Adesso trovate Mariateresa

Ieri mattina il fango ha restituito i corpi senza vita di Gianluca Monti, Salvatore Impagliazzo e Valentina Castagna: sale a 11 il numero delle vittime, la Arcamone rimane l’unica dispersa della frana che ha portato morte e distruzione a Casamicciola

All’appello manca soltanto la povera Maria Teresa Arcamone. Ed è una corsa contro il tempo, perché è chiaro che il peggioramento delle condizioni meteo previsto per il fine settimana comporterà non soltanto l’evacuazione di centinaia e centinaia di cittadini (ne parliamo in altra parte del giornale) ma anche l’interruzione di ricerche, che con una montagna ancora decisamente instabile sarebbero oltremodo pericolose. Nel frattempo però ieri in due distinti momenti sono stati recuperati i corpi di altre tre vittime, persone che risultavano disperse dopo la tragica frana dell’alba di sabato mattina abbattutasi su via Celario. In mattinata sono stati estratti dalle macerie due persone di sesso maschile, e dunque si trattava senza alcun dubbio di Gianluca Monti e Salvatore Impagliazzo. Il primo si trovava ancora nei pressi della sua abitazione, il secondo invece – che evidentemente aveva lasciato la sua abitazione insieme alla fidanzata Eleonora Sirabella, la prima vittima ad essere ritrovata dopo la tragedia – più a valle, il che lascia supporre che al pari della compagna si fosse allontanato dalla sua abitazione nel tentativo di mettersi in salvo o più semplicemente fosse uscito per provare a capire cosa stesse succedendo.

Nel primo pomeriggio, poi, è stata recuperata anche la salma di una donna, che dopo il successivo riconoscimento è risultata essere Valentina Castagna.

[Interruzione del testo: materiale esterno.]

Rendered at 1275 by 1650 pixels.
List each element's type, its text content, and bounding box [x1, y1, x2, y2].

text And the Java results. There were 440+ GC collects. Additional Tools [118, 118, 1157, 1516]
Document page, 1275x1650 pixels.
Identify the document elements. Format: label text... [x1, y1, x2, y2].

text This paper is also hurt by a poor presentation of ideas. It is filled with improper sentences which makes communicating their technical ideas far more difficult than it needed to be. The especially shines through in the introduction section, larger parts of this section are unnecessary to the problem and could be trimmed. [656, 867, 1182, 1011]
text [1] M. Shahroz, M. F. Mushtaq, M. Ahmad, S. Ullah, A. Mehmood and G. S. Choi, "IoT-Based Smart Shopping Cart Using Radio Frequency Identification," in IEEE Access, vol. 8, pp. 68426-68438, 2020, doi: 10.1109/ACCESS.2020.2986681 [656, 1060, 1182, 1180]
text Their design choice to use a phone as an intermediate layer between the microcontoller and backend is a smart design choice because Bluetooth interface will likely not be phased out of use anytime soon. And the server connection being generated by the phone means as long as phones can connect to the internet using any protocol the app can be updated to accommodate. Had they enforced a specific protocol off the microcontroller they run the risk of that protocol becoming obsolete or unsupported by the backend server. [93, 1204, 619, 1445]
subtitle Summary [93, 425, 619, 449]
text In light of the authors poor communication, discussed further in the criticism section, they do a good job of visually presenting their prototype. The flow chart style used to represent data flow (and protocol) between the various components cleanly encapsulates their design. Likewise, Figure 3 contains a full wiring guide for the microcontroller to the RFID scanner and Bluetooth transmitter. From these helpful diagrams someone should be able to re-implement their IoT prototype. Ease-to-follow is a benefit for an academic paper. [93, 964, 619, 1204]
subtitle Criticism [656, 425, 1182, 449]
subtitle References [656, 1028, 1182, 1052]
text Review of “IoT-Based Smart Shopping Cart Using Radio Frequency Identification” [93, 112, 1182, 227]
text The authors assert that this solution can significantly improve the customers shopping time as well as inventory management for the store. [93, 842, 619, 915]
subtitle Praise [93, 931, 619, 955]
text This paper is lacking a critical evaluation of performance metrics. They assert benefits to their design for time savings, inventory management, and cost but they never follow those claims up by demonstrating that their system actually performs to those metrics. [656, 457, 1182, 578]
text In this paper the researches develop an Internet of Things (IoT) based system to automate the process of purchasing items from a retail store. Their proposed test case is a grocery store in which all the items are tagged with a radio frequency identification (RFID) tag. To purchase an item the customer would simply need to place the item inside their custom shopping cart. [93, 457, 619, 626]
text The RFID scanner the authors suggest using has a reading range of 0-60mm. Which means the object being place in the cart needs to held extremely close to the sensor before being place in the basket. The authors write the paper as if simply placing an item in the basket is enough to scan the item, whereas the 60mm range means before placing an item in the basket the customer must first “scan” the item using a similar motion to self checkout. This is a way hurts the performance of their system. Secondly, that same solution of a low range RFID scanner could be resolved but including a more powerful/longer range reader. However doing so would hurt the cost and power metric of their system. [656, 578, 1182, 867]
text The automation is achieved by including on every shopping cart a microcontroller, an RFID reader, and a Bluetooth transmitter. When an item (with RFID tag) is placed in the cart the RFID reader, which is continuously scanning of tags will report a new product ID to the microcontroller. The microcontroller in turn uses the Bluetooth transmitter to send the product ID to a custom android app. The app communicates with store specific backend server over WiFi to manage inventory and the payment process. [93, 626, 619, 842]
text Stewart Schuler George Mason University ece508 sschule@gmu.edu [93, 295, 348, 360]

Mancava soltanto lei per ricongiungere sia pure nella morte quella famiglia di cinque persone (tra cui i tre figli Michele, Francesco e Mariateresa) che è stata distrutta e cancellata da quella maledetta frana. Come dicevamo in apertura di servizio manca soltanto all’appello Mariateresa Arcamone. Le ricerche sono proseguite per l’intera giornata di ieri ma non hanno sortito gli effetti sperati e riprenderanno stamattina alle prime luci dell’alba intensificandole in maniera ancor più massiccia ma considerando la difficoltà di dover inevitabilmente allargare il raggio d’azione con tutto quello che ne consegue. Ma c’è da fare la corsa contro il tempo anche per quanto riguarda il meteo che secondo le previsioni minaccia pioggia a partire dal pomeriggio odierno. Intanto si continua a scavare e a spalare nel tentativo di provare a liberare diverse abitazioni e attività commerciali investite dalla frana da fango e detriti. Un’attività incessante che vede impegnati anche tantissimi volontari, studenti e semplici cittadini, che continuano a spendere ogni goccia d’energia desiderosi di mettersi alle spalle questa brutta storia. Ma ci vorrà tempo, purtroppo. E speriamo senza dover fare i conti con ulteriori calamità.